## 作業項目 A
本文について、次の問いに答えること。
(i) 筆者が先日のセミナーで久しぶりに会ったのは誰か。
(ii) 筆者が地域問題を振り返るためにテキストとするのは何か。
(iii) 明治以降の日本の産業化＝都市集中化によって、地域問題はまずどのような形で顕在化したか。

## 本文
==============================

地域問題の現在と展望について

地域問題を振り返る


先日、あるセミナーで久しぶりに地方新聞社のU氏に会う機会があり、地域メディアへの取組みの熱気や真摯な姿勢をあらためて感じさせていただいた。私自身、いわゆる『地域問題』については、長い間、『いつか真剣に取組むべき巨大な問題』と考えて来た。だが、正直なところ、興味は人一倍あるのに、正面からなかなか向き合えないでいた。U氏の直接の問題意識は、主として『地域情報の活性化による地域の活性化』であり、一義的にはIT技術の発達をこれにうまく生かす事ができないか、というものなので、必ずしも巨大で深刻な問題自体にとらわれることなく進めることもできるとは思う。だが、私のみたてでは、どの観点から地域問題に取組んでも、意外と早く構造的な問題に跳ね返されて、なかなか期待した程の成果が出にくいように見える。問題の所在と今後の方向を、宮台真司氏の『日本の難点』*1をテキストにして、この機会に振り返ってみたいと思う。



工業化による地域問題


歴史的に見ると、地域問題は、まず明治以降の日本の産業化=都市集中化による、過疎化/過密化として顕在化してきたわけだが、その後地域経済の窮乏を回避するために工場の誘致が盛んに行われ、環境破壊が顕在化することになる。だが、いわゆる『公害』問題に対する世間の風当たりが強くなり、加えて、エネルギーショックで、資源利用効率向上の必要性にも迫られた日本企業の必死の努力もあり、取り敢えず当面の危機は乗り切ることに成功する。日本の製造業はこの時期世界最高水準にまで至り、世界市場を席巻することになる。この製造業による産業化は従来の日本の農村を中心とした村落共同体を破壊したが(今もそれ自体深刻な問題だが)、一方で、製造業内に、疑似共同体の基盤が作られ、その共同体がある程度機能することで、一定の安定を見る。その過程で、企業と地域との関係がしばし問題になってはきたが、それでも企業収益の向上とともに、沈静化して行った。

==============================

## 抽出されたレコード
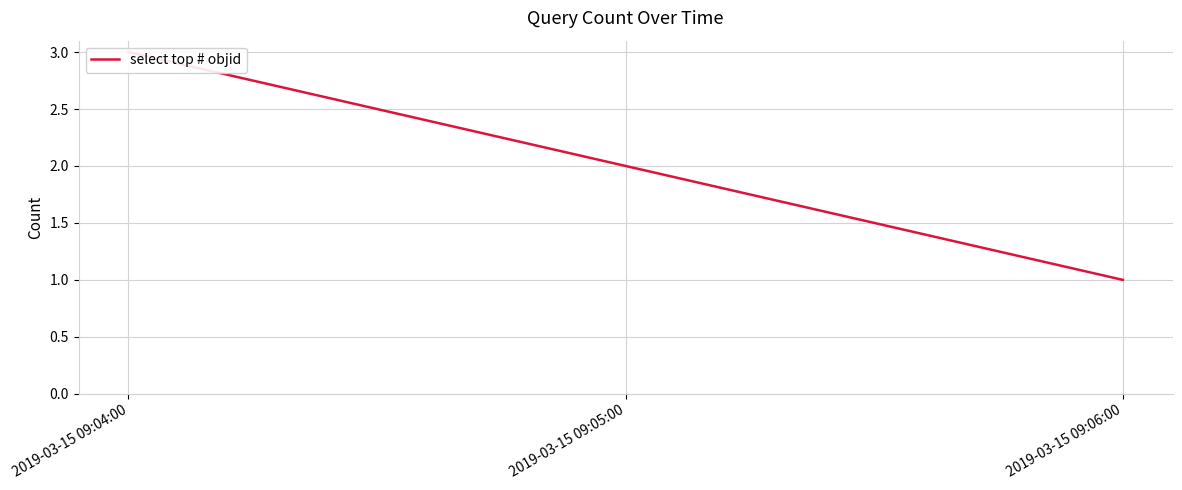

The value at 2019-03-15 09:05:00 is 3. True or false?

False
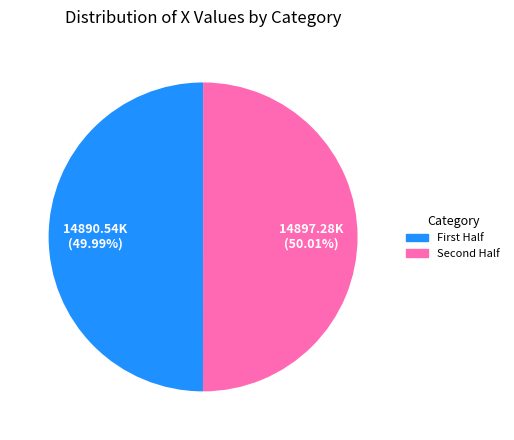

How many segments does this pie chart have?

2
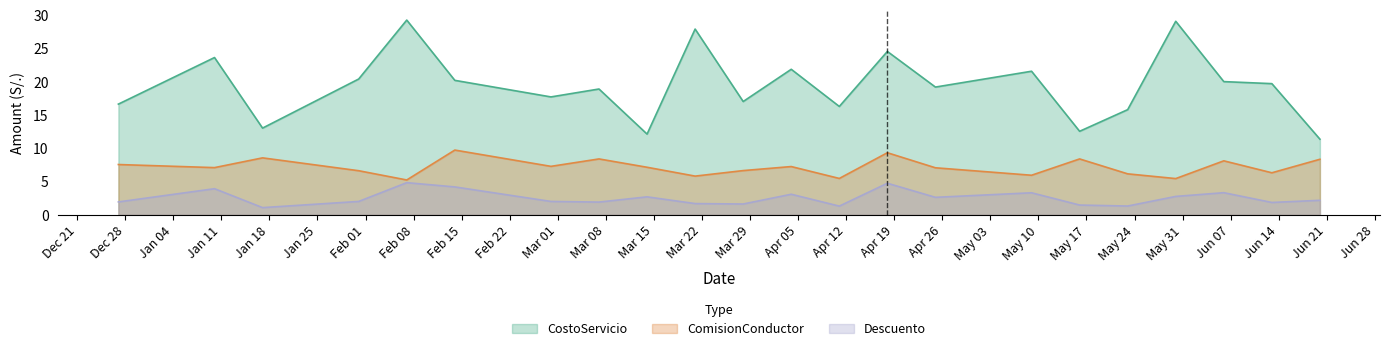

How many categories are shown in the chart?

22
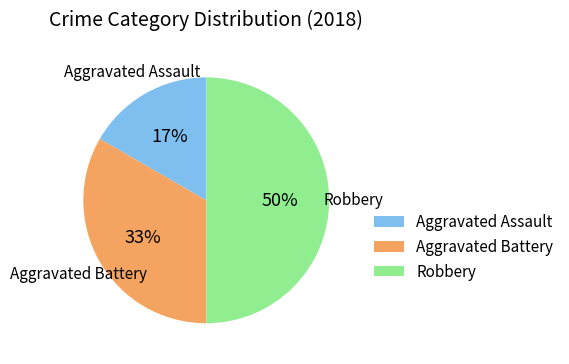

Is it true that Aggravated Battery is 33% of the pie?

True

==============================

## 作業項目 B
処理対象データの行のうち、「How many categories are shown in the chart?」を含む行から末尾の行までのすべてを、空行を除いて番号付きリストにまとめてください。画像は答えに含めないこと。

## 想定解答 A
(i) 地方新聞社のU氏
(ii) 宮台真司氏の『日本の難点』
(iii) 過疎化/過密化

## 想定解答 B
1. How many categories are shown in the chart?
2. 22
3. Is it true that Aggravated Battery is 33% of the pie?
4. True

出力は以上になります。